MovieName: White
Oleander
MovieRate: PG-13
ViewerAge:
Adoption Content:
excerpt from newspaper review:
"melodramatic..soap opera..when a teenager is shipped to
series of foster homes, isn't it a little unlikely that each home
would play like an entertaining episode of a miniseries? First
you get a sexy foster mom who was "an alcoholic, a cokehead
and dancing topless - then was saved by Jesus," although
she still dresses like an off-duty stripper. Then you get an actress
who lives in a beach house in Malibu, and you become her best
friend. Then you get a Russian capitalist who dresses like a gypsy,
uses her foster kids as dumpster=divers, and runs a stall at the
Venice Beach flea market. Aren't there any foster mothers who
are old, tired, a little mean, and doing it for the money?
Tone:
rated 2 1/2 stars out of 4
Comments:
touching performances by cast but they deserve a better screenplay.
Recommendation:
None given
MovieName: White
Oleander
MovieRate: PG-13
ViewerAge: Mature
Teen
Adoption Content:
This is the story of a teenager
who ends up in a series of foster homes when her unconventional
artist mother is convicted of murdering her boyfriend. The foster
mothers in each of the homes are seriously emotionally flawed
and unable to provide appropriate care.

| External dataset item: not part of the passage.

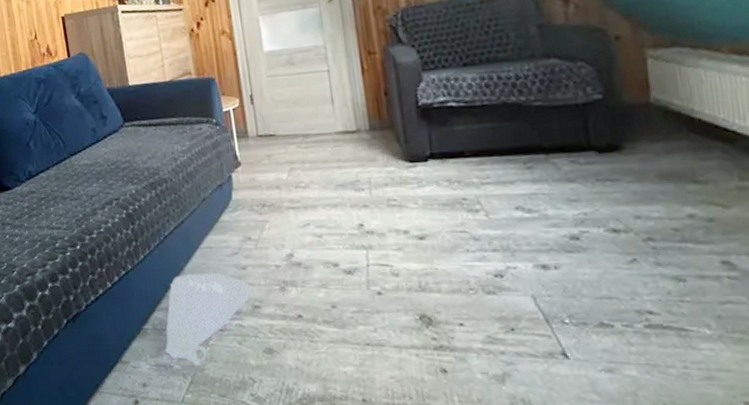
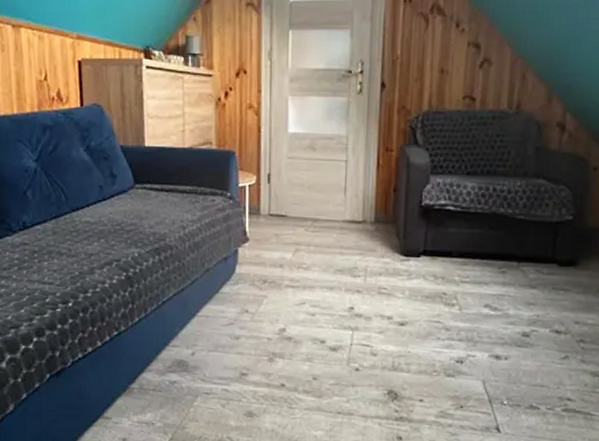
bag: present [164,272,252,367] -> none [148,339,242,425]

Foster fathers are basically
absent, uninvolved, or inappropriate.
Tone:
The movie makes it appear that the
only families involved in foster care are doing it either for
the money or to fill their own emotional needs.
Comments:
The book the movie was based on was an Oprah pick. The story is of triumph over tremendous odds.
Recommendation:
If you aren't expecting a sentimental journey where foster care is shown as a positive force in the child's life, the movie is well-cast, the acting is excellent and the story is gripping.
MovieName: White
Oleander
MovieRate: PG-13
ViewerAge: 13+
Adoption Content:
Foster care; emotional enmeshment
with unhealthy biological parent; fear of attachment to new parents;
loss of people she cares about
Tone:
The girl experiences a number of very dysfunctional foster homes, including being shot by one of her foster moms because of jealousy, and being beaten up in a group home where she then is placed. She finally is placed with a foster mom who she connects with, wants to stay with, and begins to let herself love; only to have the foster mom kill herself -- while sleeping together in the same bed. Eventually she connects with a young man she met in the group home and they begin to build a life together. She never experiences a healthy parent-child relationship, only dysfunctional relationships that hinder rather than help her.
Comments:
I think this movie has potential to do great harm to children who've suffered broken attachments. If a child now living in his/her original home sees the movie and subsequently enters foster care, his/her fears certainly would be multiplied exponentially by having seen this.
Recommendation:
I'd recommend staying away. The movie is depressing and tragic; it depicts foster families in a very negative light (I know there are dysfunctional foster homes, but have you ever even heard of a foster mom shooting one of her foster kids???) and also paints an extremely negative stereotype about Christian people (the foster mom who ends up shooting the girl is a talk-about-it-all-the-time-supposed-Christian). If there was anything helpful in this movie, I missed what it was.
MovieName: White
Oleander
MovieRate: PG-13
ViewerAge: 13
and above
Adoption Content:
foster care issues/emotional abandonment
by birthmom
Tone:
negative - shines a false light on some foster homes. It makes them all out to be emotionally/spiritually/physically unavailable or dependent on the foster child to make foster mom feel better about herself. It also implies, but does not show, sex between a 14-15 yr. old foster daughter and foster father.
Comments:
I enjoyed the movie but feel Hollywood has put their slant on the screenplay which doesn't ring true to life from my experience of being a foster parent.
Recommendation:
Interesting, compelling acting - I would recommend it for viewing by older teenagers and above.